Me refiero a la Plaza de Armas (también conocida como Mayor), fundamental en todas las colonias españolas del continente, a las Plazas de San Francisco, del Santo Cristo, de la Ciénaga (desde hace muchos años es la Plaza de la Catedral), y a esa plazuela que debió comenzar a construirse en 1587, pero que no se materializó hasta la segunda mitad del siglo XVII: La Plaza Vieja.

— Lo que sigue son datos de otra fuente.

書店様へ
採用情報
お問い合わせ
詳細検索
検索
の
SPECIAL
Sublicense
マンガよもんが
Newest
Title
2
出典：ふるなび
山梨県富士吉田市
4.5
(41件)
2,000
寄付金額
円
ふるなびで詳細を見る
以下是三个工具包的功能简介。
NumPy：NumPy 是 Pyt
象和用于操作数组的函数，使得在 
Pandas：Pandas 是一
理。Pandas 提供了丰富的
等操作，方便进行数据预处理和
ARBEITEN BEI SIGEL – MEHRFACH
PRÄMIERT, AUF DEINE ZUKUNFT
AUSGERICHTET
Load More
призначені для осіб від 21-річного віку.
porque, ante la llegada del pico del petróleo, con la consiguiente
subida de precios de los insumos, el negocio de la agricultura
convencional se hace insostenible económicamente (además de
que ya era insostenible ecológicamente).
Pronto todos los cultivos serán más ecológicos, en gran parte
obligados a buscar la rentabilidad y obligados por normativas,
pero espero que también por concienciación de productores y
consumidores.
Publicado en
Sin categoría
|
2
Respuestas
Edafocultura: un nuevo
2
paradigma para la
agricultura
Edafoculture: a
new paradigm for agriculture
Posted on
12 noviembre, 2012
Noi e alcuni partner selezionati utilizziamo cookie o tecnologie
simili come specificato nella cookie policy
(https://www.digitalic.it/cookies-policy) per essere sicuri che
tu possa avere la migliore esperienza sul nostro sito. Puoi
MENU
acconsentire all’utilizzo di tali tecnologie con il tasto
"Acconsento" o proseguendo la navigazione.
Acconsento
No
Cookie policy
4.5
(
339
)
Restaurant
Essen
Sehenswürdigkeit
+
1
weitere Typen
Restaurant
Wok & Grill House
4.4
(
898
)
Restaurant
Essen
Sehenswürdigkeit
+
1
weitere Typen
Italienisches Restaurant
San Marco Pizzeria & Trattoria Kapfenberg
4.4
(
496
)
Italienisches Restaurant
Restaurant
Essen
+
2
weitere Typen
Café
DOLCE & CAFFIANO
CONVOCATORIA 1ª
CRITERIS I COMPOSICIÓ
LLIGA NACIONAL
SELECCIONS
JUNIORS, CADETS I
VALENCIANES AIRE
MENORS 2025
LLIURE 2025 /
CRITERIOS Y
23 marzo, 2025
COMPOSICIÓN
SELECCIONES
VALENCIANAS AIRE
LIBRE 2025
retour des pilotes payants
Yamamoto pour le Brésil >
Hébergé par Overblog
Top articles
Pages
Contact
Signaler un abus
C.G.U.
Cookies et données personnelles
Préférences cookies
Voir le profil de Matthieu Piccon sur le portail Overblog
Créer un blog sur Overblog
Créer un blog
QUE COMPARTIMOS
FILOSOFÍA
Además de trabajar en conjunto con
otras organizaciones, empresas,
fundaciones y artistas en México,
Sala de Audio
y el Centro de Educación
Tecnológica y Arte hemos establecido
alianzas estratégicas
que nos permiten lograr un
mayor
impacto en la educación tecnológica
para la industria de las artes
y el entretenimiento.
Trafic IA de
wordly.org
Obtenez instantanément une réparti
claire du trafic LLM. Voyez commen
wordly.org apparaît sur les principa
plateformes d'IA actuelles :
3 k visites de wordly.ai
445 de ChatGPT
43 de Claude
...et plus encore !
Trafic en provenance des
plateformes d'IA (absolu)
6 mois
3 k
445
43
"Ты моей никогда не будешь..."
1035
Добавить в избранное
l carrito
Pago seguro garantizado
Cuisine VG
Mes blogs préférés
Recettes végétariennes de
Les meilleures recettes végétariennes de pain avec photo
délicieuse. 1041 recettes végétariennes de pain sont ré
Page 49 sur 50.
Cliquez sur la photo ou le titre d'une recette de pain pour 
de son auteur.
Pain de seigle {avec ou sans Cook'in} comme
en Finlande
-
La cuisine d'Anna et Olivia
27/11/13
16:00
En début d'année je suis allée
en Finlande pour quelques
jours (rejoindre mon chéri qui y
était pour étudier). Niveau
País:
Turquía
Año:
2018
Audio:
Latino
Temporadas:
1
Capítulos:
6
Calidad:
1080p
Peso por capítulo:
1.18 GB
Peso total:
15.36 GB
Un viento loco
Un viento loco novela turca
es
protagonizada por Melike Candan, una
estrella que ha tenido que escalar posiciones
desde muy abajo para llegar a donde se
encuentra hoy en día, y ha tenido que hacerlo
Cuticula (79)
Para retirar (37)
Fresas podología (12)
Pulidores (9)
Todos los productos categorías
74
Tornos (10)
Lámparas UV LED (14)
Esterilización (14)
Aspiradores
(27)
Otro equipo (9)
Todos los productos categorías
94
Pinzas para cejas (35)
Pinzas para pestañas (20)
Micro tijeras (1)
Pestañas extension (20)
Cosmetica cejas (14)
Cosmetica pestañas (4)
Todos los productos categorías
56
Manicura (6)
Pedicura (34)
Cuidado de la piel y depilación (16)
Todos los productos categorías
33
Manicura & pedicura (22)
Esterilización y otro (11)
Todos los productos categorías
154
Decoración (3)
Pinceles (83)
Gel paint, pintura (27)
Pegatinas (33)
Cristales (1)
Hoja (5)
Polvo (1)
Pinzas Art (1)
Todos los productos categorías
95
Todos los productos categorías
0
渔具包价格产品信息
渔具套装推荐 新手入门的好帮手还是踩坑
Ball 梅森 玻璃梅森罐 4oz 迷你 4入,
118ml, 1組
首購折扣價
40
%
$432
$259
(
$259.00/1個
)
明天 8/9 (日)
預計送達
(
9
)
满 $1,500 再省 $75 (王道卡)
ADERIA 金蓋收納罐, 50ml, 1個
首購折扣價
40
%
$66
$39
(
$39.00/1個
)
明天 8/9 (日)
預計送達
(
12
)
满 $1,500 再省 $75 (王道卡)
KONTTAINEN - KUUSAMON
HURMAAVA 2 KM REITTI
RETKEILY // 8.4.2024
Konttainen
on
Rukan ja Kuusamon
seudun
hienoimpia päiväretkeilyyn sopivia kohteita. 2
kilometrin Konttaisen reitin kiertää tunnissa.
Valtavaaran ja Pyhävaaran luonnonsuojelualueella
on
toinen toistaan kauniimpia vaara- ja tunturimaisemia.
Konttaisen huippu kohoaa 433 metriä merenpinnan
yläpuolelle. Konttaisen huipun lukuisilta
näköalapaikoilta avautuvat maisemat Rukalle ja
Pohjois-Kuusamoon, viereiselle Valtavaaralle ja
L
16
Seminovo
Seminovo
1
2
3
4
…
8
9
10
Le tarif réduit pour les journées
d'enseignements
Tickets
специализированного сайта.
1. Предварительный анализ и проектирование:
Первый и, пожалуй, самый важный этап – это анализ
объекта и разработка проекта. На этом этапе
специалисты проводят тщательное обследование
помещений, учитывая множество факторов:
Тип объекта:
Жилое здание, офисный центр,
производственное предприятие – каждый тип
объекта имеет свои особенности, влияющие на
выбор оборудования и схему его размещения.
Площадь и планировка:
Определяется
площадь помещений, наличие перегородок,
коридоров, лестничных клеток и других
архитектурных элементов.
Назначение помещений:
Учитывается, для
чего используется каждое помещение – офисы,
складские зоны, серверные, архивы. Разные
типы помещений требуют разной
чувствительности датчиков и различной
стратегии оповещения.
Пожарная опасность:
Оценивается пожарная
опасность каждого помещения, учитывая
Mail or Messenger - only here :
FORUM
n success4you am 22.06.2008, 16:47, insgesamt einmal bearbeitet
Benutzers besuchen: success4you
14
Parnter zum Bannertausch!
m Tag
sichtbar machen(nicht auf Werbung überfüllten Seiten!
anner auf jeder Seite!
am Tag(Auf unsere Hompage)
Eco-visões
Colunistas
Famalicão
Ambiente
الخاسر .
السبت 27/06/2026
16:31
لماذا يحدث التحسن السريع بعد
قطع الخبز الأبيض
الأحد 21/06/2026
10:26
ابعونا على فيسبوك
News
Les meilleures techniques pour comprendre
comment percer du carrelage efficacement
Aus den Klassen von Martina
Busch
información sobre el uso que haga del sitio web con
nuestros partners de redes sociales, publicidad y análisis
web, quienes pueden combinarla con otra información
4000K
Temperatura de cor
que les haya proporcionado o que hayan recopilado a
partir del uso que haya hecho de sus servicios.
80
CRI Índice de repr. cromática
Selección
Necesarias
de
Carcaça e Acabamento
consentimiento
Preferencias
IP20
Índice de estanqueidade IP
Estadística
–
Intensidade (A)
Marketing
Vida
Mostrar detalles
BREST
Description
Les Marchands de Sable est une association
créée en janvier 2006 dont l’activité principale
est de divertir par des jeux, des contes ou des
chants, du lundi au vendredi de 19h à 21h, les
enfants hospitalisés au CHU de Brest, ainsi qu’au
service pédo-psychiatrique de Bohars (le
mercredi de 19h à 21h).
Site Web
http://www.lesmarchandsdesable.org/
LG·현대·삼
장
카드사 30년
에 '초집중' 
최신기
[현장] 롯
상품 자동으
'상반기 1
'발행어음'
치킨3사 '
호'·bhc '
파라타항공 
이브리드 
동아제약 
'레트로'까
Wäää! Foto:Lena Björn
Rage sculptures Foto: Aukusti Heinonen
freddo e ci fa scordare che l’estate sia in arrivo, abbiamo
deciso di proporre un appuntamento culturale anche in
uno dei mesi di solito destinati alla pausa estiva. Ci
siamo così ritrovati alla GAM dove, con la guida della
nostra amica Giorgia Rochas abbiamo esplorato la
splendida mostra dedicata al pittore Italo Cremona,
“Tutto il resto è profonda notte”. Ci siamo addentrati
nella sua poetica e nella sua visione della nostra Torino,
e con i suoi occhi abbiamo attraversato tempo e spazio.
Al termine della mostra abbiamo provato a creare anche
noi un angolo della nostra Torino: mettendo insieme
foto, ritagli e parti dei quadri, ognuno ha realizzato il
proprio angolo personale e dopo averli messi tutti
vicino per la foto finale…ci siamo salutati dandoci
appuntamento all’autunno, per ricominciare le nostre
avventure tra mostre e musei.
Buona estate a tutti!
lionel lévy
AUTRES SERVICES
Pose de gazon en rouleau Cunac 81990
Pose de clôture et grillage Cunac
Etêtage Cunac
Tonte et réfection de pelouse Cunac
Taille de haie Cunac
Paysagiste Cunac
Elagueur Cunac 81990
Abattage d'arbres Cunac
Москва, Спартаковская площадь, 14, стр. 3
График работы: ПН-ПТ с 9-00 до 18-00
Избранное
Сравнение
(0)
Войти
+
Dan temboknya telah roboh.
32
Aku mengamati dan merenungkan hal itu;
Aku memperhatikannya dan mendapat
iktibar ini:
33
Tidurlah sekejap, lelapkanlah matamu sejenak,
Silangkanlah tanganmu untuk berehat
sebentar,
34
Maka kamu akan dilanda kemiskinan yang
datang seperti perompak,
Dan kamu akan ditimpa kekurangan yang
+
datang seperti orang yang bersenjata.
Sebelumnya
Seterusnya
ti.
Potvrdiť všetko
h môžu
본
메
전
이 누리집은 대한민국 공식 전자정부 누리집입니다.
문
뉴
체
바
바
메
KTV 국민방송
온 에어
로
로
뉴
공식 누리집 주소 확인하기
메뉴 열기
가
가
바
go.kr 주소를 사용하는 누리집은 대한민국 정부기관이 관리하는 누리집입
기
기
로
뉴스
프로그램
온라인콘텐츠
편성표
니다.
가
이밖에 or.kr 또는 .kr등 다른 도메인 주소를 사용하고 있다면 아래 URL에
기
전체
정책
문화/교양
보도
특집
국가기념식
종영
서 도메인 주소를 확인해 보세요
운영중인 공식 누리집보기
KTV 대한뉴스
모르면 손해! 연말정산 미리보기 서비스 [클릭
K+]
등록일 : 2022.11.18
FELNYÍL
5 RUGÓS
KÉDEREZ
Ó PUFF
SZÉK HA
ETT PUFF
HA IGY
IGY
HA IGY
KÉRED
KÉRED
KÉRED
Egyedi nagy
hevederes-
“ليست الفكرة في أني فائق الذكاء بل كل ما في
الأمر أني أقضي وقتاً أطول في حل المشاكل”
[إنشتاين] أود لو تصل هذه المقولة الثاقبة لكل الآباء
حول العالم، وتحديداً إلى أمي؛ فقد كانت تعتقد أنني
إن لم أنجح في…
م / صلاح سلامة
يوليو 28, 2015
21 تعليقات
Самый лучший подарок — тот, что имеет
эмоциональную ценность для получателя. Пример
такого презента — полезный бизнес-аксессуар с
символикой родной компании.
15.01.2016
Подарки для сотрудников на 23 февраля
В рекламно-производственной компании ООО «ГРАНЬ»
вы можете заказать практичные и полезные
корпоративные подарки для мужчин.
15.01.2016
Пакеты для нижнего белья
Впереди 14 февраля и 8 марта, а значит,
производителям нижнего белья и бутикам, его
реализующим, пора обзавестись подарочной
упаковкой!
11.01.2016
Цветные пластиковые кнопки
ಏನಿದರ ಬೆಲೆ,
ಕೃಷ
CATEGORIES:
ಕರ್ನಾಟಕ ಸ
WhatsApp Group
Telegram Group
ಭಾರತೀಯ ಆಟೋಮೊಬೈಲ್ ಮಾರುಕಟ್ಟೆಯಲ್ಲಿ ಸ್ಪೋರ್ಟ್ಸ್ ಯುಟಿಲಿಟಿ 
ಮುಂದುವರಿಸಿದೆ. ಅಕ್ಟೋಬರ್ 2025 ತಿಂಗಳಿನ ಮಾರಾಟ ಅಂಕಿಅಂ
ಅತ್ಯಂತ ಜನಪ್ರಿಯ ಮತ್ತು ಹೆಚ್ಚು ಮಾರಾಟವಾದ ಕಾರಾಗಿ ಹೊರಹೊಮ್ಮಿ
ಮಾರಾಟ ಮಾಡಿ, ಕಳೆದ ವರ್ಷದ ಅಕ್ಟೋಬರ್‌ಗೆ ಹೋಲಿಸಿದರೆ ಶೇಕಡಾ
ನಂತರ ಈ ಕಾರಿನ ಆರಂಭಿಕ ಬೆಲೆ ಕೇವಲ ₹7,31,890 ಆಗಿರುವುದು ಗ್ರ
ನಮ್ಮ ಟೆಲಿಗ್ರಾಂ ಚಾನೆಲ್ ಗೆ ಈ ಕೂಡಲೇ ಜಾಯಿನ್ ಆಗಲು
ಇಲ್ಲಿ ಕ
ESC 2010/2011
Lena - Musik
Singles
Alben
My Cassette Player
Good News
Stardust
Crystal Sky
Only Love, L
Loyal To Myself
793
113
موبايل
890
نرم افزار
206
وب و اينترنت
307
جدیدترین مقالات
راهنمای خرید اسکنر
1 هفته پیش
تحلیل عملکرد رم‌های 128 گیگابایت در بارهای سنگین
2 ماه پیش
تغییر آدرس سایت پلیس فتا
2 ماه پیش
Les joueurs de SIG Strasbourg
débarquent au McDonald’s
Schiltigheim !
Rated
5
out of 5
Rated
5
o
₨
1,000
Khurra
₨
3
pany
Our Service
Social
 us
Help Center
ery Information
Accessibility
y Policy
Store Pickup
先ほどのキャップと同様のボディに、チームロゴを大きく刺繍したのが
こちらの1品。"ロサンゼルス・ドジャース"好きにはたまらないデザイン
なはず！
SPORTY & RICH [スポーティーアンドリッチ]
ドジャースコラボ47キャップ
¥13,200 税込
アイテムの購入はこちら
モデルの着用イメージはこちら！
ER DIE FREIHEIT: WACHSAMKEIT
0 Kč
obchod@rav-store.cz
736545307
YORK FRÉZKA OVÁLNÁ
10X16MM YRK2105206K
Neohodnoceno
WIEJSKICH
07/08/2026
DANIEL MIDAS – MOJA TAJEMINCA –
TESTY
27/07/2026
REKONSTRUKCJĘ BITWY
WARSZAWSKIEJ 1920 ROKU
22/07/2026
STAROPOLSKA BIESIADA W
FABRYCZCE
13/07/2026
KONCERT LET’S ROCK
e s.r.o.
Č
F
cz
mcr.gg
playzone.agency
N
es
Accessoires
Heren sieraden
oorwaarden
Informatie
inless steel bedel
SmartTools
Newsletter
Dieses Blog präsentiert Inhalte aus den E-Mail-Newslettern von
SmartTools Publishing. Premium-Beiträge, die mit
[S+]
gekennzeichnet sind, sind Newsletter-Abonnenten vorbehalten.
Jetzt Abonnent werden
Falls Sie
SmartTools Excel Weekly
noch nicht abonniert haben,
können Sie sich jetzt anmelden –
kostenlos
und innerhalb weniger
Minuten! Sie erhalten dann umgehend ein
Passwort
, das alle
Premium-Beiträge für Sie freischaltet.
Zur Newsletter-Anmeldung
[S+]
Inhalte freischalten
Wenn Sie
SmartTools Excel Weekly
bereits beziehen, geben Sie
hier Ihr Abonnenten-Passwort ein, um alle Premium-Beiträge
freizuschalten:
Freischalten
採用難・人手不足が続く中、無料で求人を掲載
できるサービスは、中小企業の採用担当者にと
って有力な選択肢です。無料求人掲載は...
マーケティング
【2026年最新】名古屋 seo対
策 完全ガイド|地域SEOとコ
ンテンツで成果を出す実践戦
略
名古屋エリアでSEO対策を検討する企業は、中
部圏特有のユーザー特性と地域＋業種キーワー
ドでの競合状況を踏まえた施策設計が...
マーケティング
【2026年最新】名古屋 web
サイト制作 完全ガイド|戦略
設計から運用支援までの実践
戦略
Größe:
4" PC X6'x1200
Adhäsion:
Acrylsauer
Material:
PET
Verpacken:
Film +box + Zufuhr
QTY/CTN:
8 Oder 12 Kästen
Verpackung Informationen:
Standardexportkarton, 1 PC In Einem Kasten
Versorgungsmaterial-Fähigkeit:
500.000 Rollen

De todas ellas, la Plaza Vieja es mí preferida, así como de infinidad de turistas que a diario la visitan. Está enmarcada por cuatro calles: Muralla, Mercaderes, Teniente Rey y San Ignacio, y desde que existe que se convirtió en un espacio para comentar y conocer informaciones llegadas de la metrópoli, efectuar transacciones mercantiles, y claro, para dialogar sobre asuntos cotidianos y relajarse. También en algún momento sirvió para abastecerse de agua en su soberbia fuente.
Por estas razones, muchos aristócratas criollos eligieron este céntrico y animado lugar para alzar sus mansiones; un claro ejemplo es el majestuoso palacio de los Condes de Jaruco, edificado en la primera mitad del siglo XVIII, y en el que hoy radica una entidad administrativa estatal: el Fondo Cubano de Bienes Culturales.
Si usted recorre hoy la Plaza Vieja podrá regodearse al comprobar la riqueza de estilos arquitectónicos apreciables en esas edificaciones, caminar sobre su reconstruido adoquinado, y disfrutar de las bondades de los establecimientos que acoge, como La Taberna de la Muralla, la exclusiva boutique Paul & Shark, la Cámara Oscura, el Hotel Beltrán de Santa Cruz y el restaurante Santo Ángel, entre otros muchos.
Un paseo muy recomendable, por un lugar que a otrora fuera nuevo, pero que hoy ya es viejo, sin perder ninguno de sus legítimos encantos.